Depending on the results, if the platelet count remains low or we spot anything unusual, we’ll arrange for you to be seen by a haematologist—a blood specialist—for further assessment.
But I do want to reassure you again: not everyone with a low platelet count has leukaemia, and there are treatable and temporary causes, especially in someone young and otherwise well like yourself
Management
- Arrange an urgent peripheral blood smear (blood film), along with additional blood tests including Liver Function Tests (LFTs), clotting profile, Urea and Electrolytes (U&Es), vitamin B12, folate, ferritin, and HIV and hepatitis screen (if there is clinical suspicion of an infectious cause).
- Advise the patient to minimise risk of injury or trauma due to the increased bleeding risk associated with low platelet count.
- Book a follow-up appointment in one week to review the results and discuss the next steps.
- Explain that if platelet levels continue to fall or the blood film is inconclusive, the case may then be discussed with a haematologist for further input — but emphasise that this is not necessary at this stage until initial investigations are completed.
- Provide safety netting advice: advise the patient to recontact the surgery or seek urgent medical attention if they develop worsening symptoms, such as increased bruising or bleeding, or any symptoms which could indicate anaemia including, dizziness, worsening fatigue breathlessness, chest pain, or palpitations.
Learning point from this station:
Thrombocytopenia, or a low platelet count, has a wide range of causes that can broadly be classified into three main categories:
Reduced platelet production – often due to bone marrow disorders (e.g. leukaemia, aplastic anaemia).
Increased platelet destruction – which may be immune-mediated, as in Immune Thrombocytopenic Purpura (ITP).
Increased platelet sequestration – typically due to splenomegaly.

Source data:

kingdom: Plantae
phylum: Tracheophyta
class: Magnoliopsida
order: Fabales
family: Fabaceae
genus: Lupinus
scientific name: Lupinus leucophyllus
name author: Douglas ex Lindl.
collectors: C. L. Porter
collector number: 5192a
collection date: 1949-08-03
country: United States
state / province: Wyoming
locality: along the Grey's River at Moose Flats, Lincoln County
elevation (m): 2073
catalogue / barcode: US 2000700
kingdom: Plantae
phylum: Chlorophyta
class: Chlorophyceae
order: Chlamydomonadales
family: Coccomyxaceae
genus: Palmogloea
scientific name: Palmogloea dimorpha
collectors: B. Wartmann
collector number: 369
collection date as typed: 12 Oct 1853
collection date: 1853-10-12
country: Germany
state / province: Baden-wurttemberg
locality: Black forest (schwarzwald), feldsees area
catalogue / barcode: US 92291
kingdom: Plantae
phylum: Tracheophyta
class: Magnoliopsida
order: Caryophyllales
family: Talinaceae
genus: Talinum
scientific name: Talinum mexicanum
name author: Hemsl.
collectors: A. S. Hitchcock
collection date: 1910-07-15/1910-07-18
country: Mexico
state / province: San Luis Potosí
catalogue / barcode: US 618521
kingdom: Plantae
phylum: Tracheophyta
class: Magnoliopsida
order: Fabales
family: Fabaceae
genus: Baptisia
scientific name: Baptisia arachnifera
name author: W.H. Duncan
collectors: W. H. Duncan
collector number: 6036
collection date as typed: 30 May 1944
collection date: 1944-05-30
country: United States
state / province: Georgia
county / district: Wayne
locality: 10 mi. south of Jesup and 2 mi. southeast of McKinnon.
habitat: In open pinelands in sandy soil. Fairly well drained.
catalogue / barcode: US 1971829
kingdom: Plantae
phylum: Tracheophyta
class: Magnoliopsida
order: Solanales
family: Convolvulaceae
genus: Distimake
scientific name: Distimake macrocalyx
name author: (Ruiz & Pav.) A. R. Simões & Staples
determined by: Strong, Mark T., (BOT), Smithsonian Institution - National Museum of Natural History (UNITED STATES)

WHAT NEEDS TO BE DONE » Continue the text on low platelet count from the point where it stops. These lines have no connection to the text on low platelet count.

EXERCISE OUTPUT »
ITP should be suspected in patients with isolated thrombocytopenia, particularly following a recent viral illness. In ITP, platelets are otherwise normal but are destroyed by the immune system in response to an unknown trigger. It may be primary (occurring alone) or secondary (associated with other conditions).
Leukaemia may present with pancytopenia and is often associated with red flag symptoms such as unexplained fever, night sweats, weight loss, bone or joint pain, lymphadenopathy, and persistent or recurrent infections.
It is important to ask about over-the-counter medications, especially NSAIDs, which are a common and sometimes overlooked cause of thrombocytopenia.
Management depends on the severity of thrombocytopenia and associated findings:
Immediate same-day hospital referral for:
- Platelet count <20 × 10⁹/L
- Any active bleeding, regardless of count
Urgent referral (usually within 2 weeks) if:
- Platelets <50 × 10⁹/L
- Platelets 50–100 × 10⁹/L and associated with: pancytopenia, splenomegaly , lymphadenopathy, pregnancy or planned surgery or procedures
If platelet count is 50–100 × 10⁹/L without other risk factors, repeat the FBC in 1–2 weeks.
If platelet count remains <100 × 10⁹/L persistently and is unexplained on at least two occasions (4–6 weeks apart), refer to haematology in line with local guidelines.
If the platelet count is between 100–150 × 10⁹/L with no clear underlying cause, repeat the full blood count in 4–6 weeks.
Refer to haematology if the platelet count continues to decline, remains persistently low without explanation, is accompanied by other haematological abnormalities, or if the patient becomes clinically unwell.
Note that “Unexplained” refers to cases where the patient’s symptoms or signs have not resulted in a clear diagnosis following the initial assessment in primary care, which includes history taking, physical examination, and any relevant investigations carried out by the clinician.